The Youth

Omid Memarian and Tara Nesvaderani
 
  • Youth is the largest population bloc in Iran. Over 60 percent of Iran’s 80 million people are under 30 years old.
  • Iranian youth are among the most politically active in the 57 nations of the Islamic world. As the most restive segment of Iranian society, the young also represent one of the greatest long-term threats to the current form of theocratic rule.
  • Young activists have influenced the Islamic Republic’s political agenda since 1997. After the 2009 presidential election, youth was the biggest bloc involved in the region’s first sustained “people power” movement for democratic change, creating a new political dynamic in the Middle East. 
  • The Islamic Republic forcibly regained control over the most rebellious sector of society through detentions, expulsions from universities, and expanding the powers of its own young paramilitary forces.
  • But youth demands have not changed, and anger seethes deeply beneath the surface. The regime also remains vulnerable because it has failed to address basic socio-economic problems among the young.
 
Overview
 
Iran’s youth have been politically active since the 1953 ouster of Prime Minister Mohammad Mossadegh. The death of three students in protests against Vice President Nixon’s 1953 visit —to support the shah after a CIA-backed coup against the elected government—is still a national holiday. The young were key players in the 1979 revolution. Today, their strength is also in numbers. A baby boom after the revolution almost doubled the population from 34 million to 62 million in the first decade. Iran is now one of the youngest societies in the world, skewing politics, the economy and social pressures. The demographic bulge is one of the biggest threats to the status quo.
 
The youth bloc has been shaped by political and military crises. In the 1980s, they were the majority of combatants in the eight-year war with Iraq; even pre-teen Basij volunteers became human minesweepers. In the 1990s, Iranian youth demanded their post-war due in politics, the economy and society. By 1997, their growing numbers helped elect reformist President Mohammad Khatami. But as he failed to produce change, the young pulled back. The partial youth boycott of the 2005 presidential election was key to Mahmoud Ahmadinejad’s election. Their reentry into politics in the 2009 election seriously altered Iranian politics.
 
Iran’s youth are increasingly pivotal to elections. After the 1979 revolution, the voting age was lowered to 15, but later raised to 16 then 18, as the theocrats recognized the youth’s political power. Voters under 35 constitute nearly 50 percent of the electorate, a number expected to grow over the next decade.
 
Conditions of life
 
Three decades after the revolution promised opportunity, Iran’s youth instead face growing problems:
 
  • The government generates only about 300,000 of the roughly 1 million jobs needed annually to absorb young people entering the labor market. Iran’s economy would need to grow by10 percent annually to reduce youth unemployment. The International Monetary Fund predicts only 0.6 percent growth in 2015.
    • Unemployment among youth has almost doubled since 1990.  Around 22 percent of young people between 15 and 29 are unemployed, accounting for 62 percent of the unemployed. Among males, roughly 18 percent are unable to find a job. Among women, unemployment is estimated at around 40 percent.

■ **EXERCISE GOAL**: Transcribe the passage of the article on Iran's youth starting with "Three decades after" and going on through "around 40 percent.".

[Keypoint text descriptions]
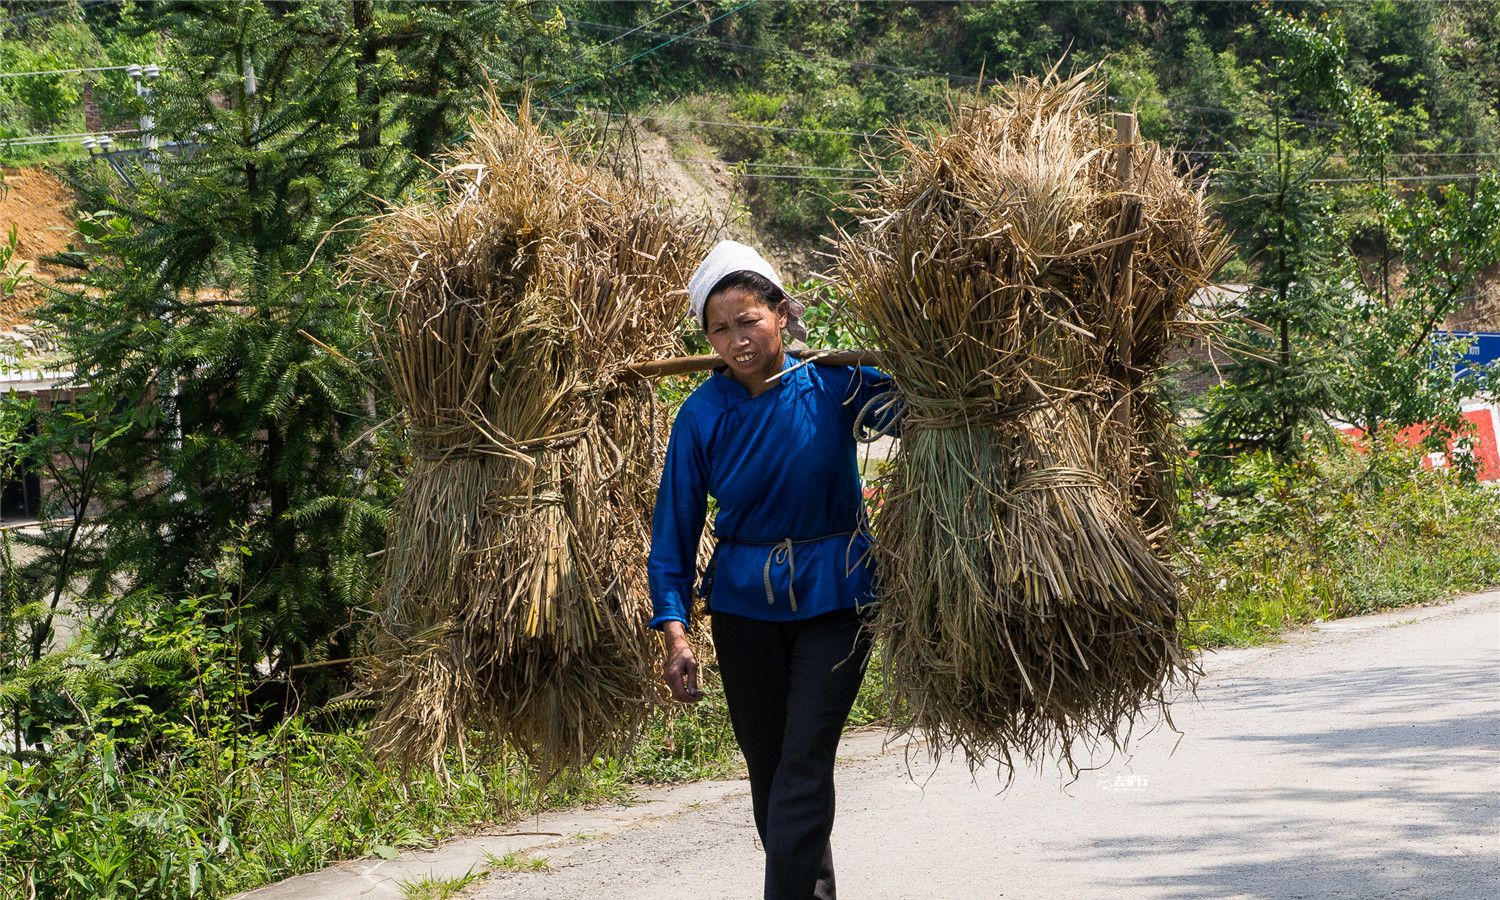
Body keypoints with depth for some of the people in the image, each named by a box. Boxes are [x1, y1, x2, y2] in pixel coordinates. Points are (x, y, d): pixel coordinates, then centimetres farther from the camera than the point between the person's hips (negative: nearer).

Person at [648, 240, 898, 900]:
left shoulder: (835, 385, -8)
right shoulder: (703, 414, -5)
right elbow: (675, 528, -1)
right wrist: (674, 632, -9)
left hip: (832, 597, -2)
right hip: (744, 603, 3)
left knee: (803, 768, -11)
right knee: (767, 771, 10)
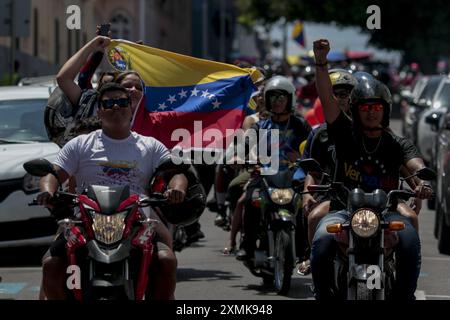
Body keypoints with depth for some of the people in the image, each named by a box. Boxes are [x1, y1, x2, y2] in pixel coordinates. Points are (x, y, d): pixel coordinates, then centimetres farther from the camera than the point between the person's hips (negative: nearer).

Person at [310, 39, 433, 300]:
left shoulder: (397, 144, 9)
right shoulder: (346, 134, 8)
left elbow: (415, 163, -10)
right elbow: (327, 98, -3)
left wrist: (423, 180, -35)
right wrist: (321, 62, -17)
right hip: (345, 209, 0)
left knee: (410, 240, -30)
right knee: (323, 240, -31)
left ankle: (404, 295, -16)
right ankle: (324, 296, -13)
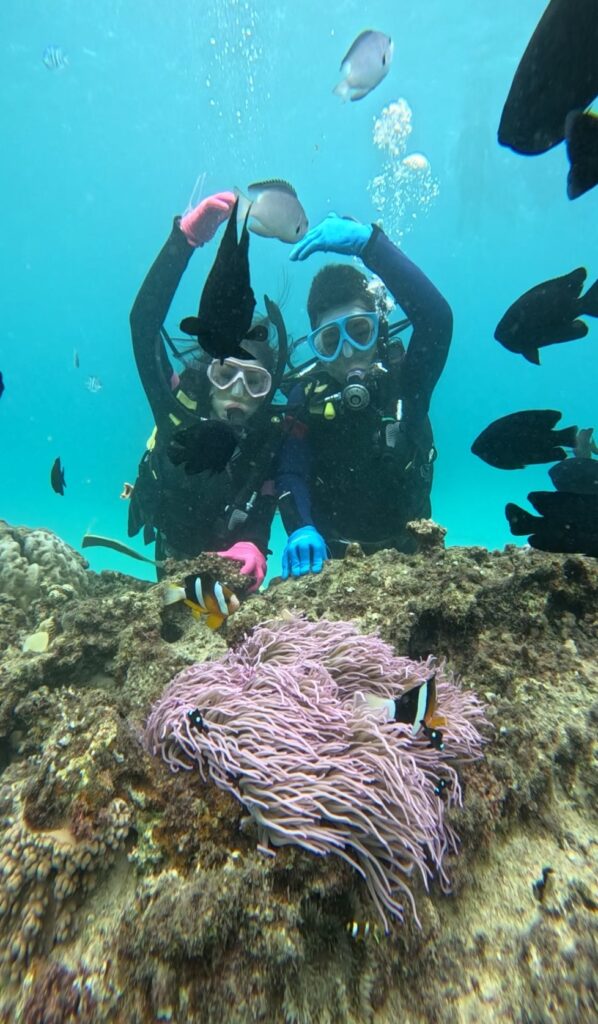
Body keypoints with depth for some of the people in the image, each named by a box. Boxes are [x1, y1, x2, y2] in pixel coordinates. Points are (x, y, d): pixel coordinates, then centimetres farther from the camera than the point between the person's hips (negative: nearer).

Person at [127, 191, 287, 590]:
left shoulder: (273, 439, -22)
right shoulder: (179, 403, -20)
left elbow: (259, 524, -28)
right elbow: (143, 322, -30)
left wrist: (252, 549, -52)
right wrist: (186, 237, -40)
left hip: (228, 565, 0)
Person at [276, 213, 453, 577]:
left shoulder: (406, 379, -9)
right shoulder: (306, 396, -7)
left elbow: (437, 317, -27)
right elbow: (290, 475, -18)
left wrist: (369, 240, -36)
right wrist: (301, 530, -38)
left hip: (404, 548, 0)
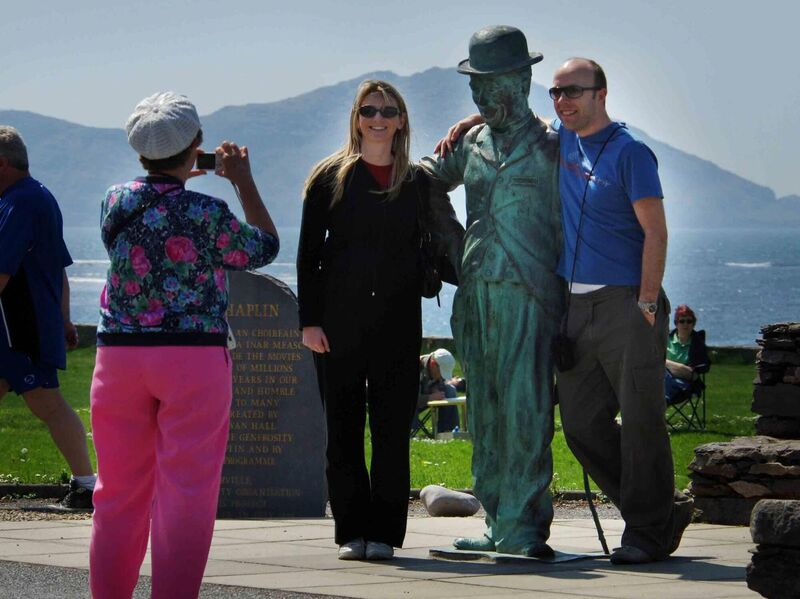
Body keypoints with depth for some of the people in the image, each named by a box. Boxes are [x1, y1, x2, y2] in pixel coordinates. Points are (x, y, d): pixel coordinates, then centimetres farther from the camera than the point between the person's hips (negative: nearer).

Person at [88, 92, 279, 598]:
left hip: (120, 353, 4)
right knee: (187, 490, 0)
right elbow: (263, 248, 7)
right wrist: (244, 181, 13)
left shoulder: (116, 201, 2)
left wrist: (168, 175, 28)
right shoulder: (207, 213, -10)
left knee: (120, 489, 11)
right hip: (194, 355, -4)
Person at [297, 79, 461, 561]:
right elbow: (309, 254, 4)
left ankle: (384, 533, 2)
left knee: (392, 430, -2)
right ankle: (352, 533, 7)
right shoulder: (330, 178, 7)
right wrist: (309, 320, -3)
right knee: (344, 428, 1)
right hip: (340, 320, -1)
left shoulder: (419, 182, 11)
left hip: (398, 322, 1)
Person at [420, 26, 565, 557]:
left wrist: (564, 304, -3)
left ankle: (521, 527, -11)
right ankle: (501, 524, 11)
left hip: (528, 294, -6)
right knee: (486, 414, 6)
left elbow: (565, 227, 1)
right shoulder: (471, 144, 15)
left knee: (524, 410, -11)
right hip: (477, 292, 6)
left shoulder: (548, 147, 1)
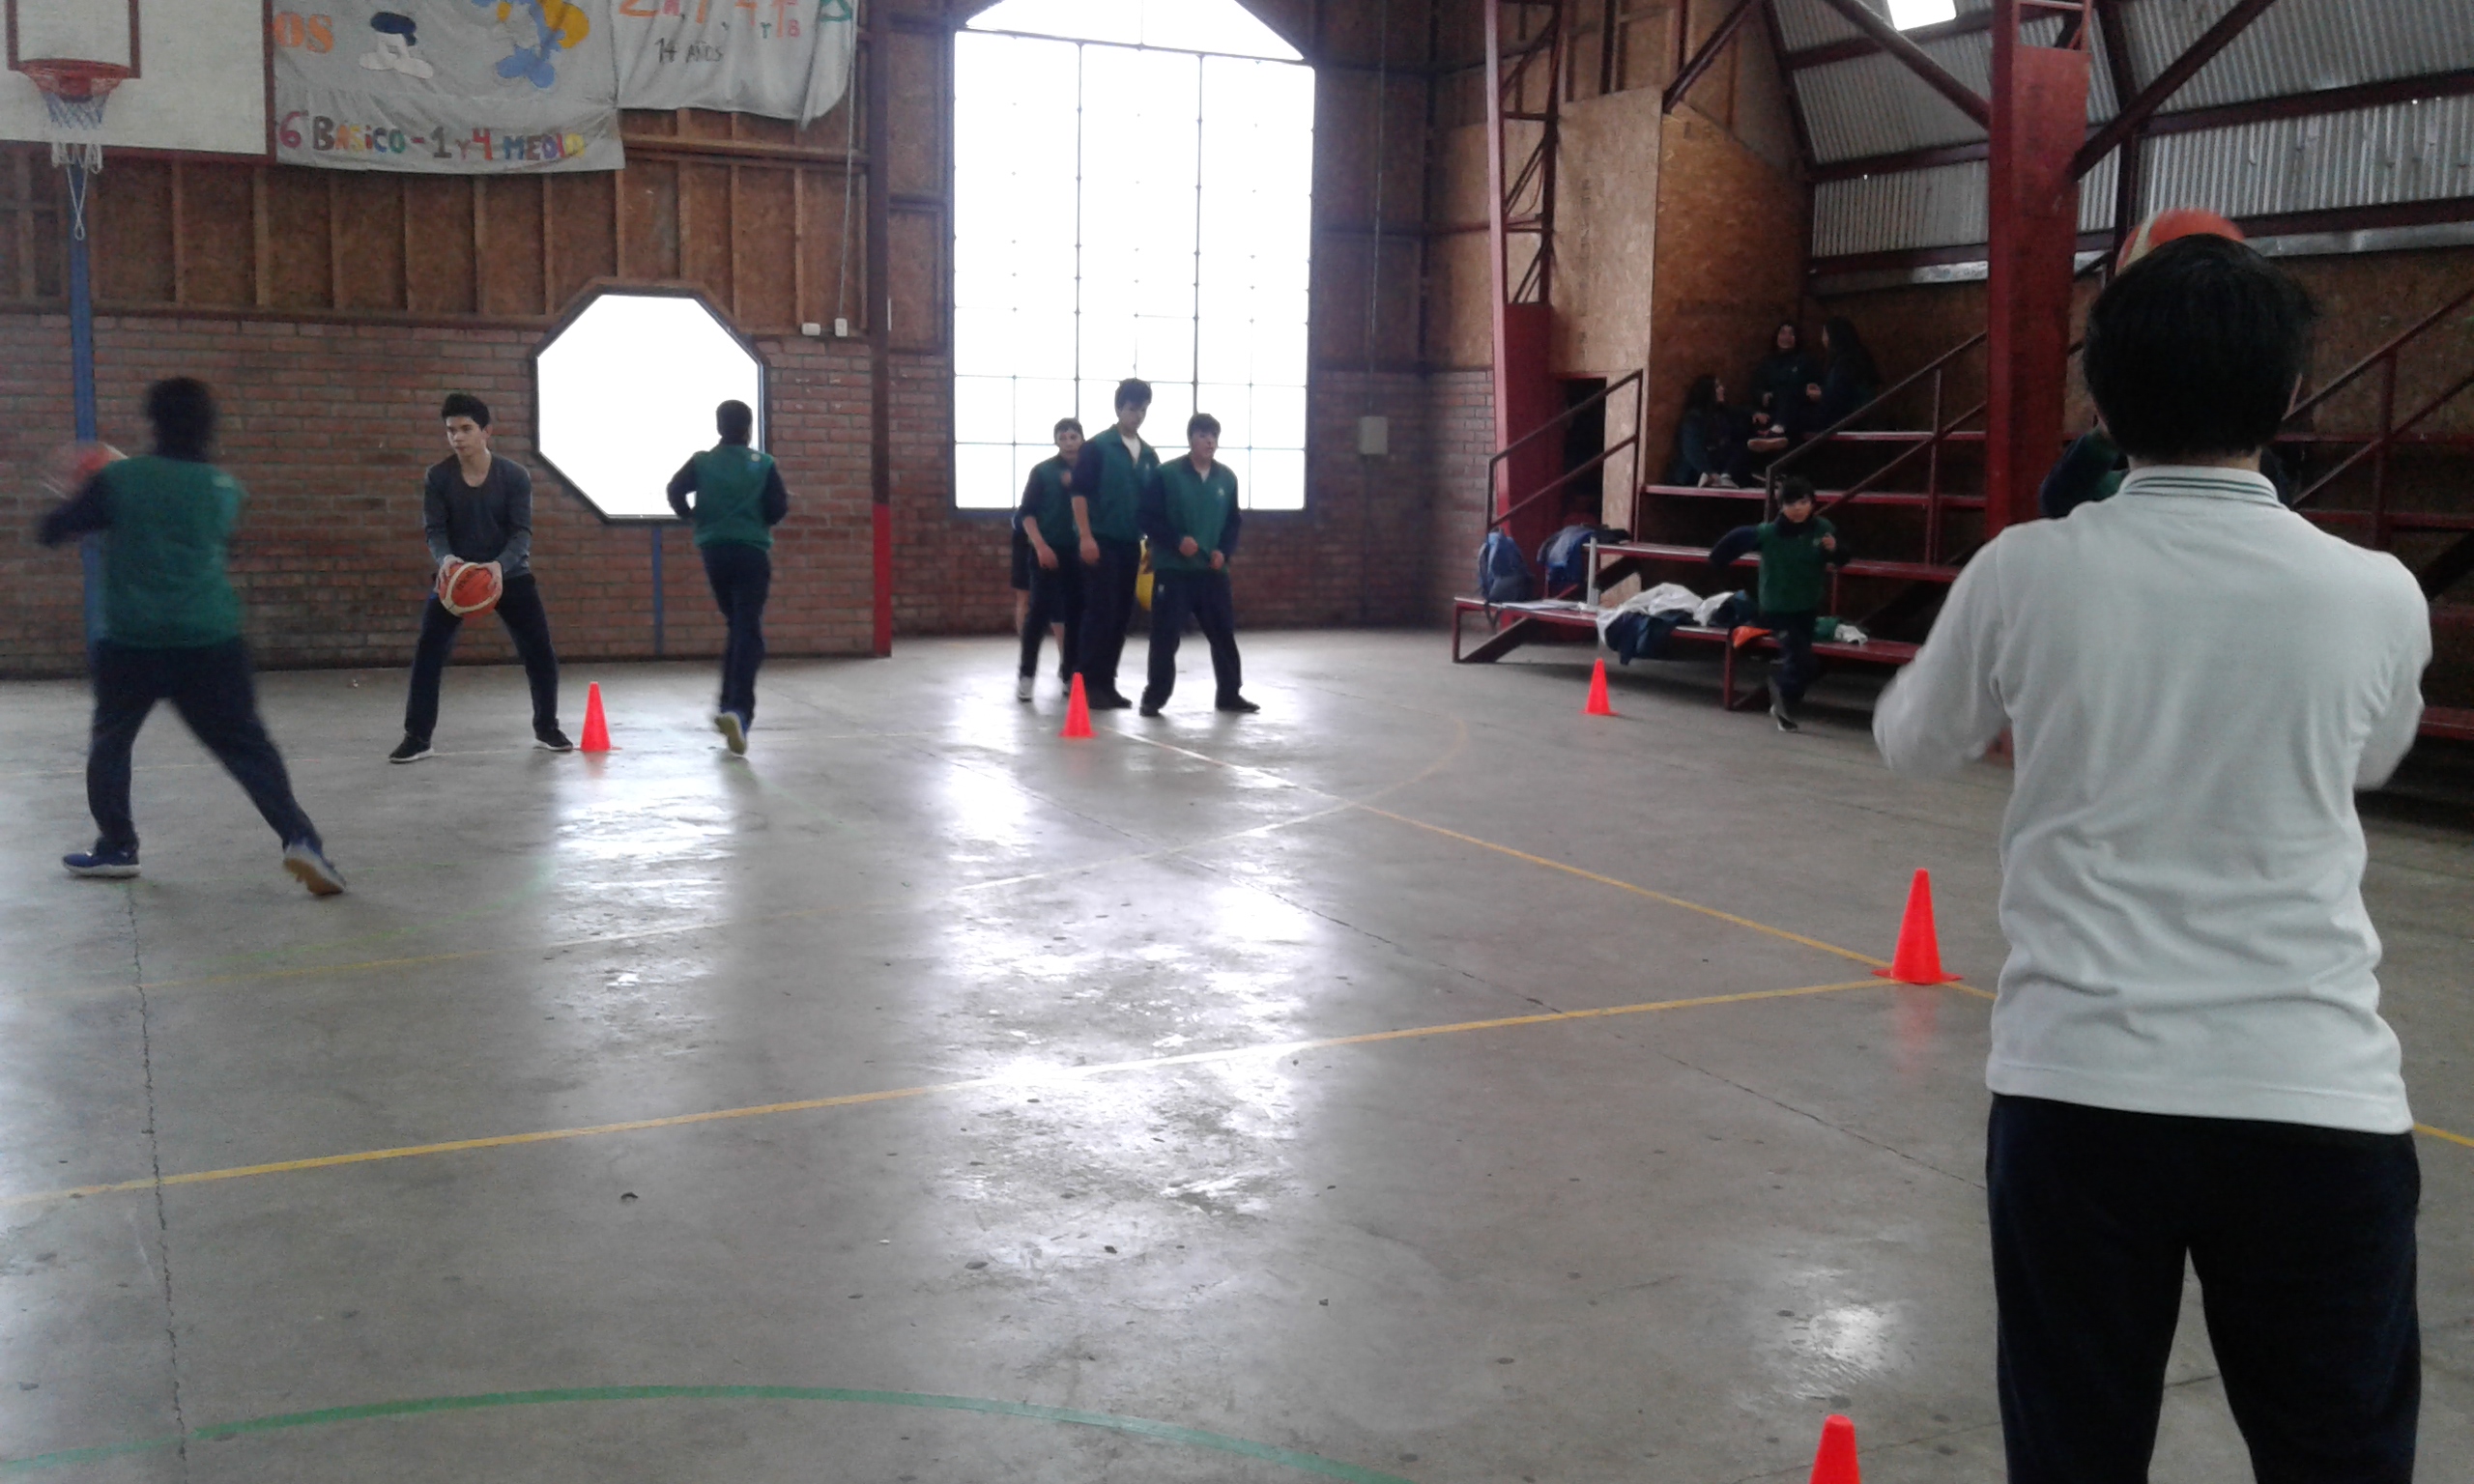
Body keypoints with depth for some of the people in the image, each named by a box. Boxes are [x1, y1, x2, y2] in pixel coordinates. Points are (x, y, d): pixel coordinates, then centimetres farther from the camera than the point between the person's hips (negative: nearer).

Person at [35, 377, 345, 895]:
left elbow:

■ **OUTPUT OF THE EXERCISE**:
Three decades after the revolution promised opportunity, Iran’s youth instead face growing problems:
 
  • The government generates only about 300,000 of the roughly 1 million jobs needed annually to absorb young people entering the labor market. Iran’s economy would need to grow by10 percent annually to reduce youth unemployment. The International Monetary Fund predicts only 0.6 percent growth in 2015.
    • Unemployment among youth has almost doubled since 1990.  Around 22 percent of young people between 15 and 29 are unemployed, accounting for 62 percent of the unemployed. Among males, roughly 18 percent are unable to find a job. Among women, unemployment is estimated at around 40 percent.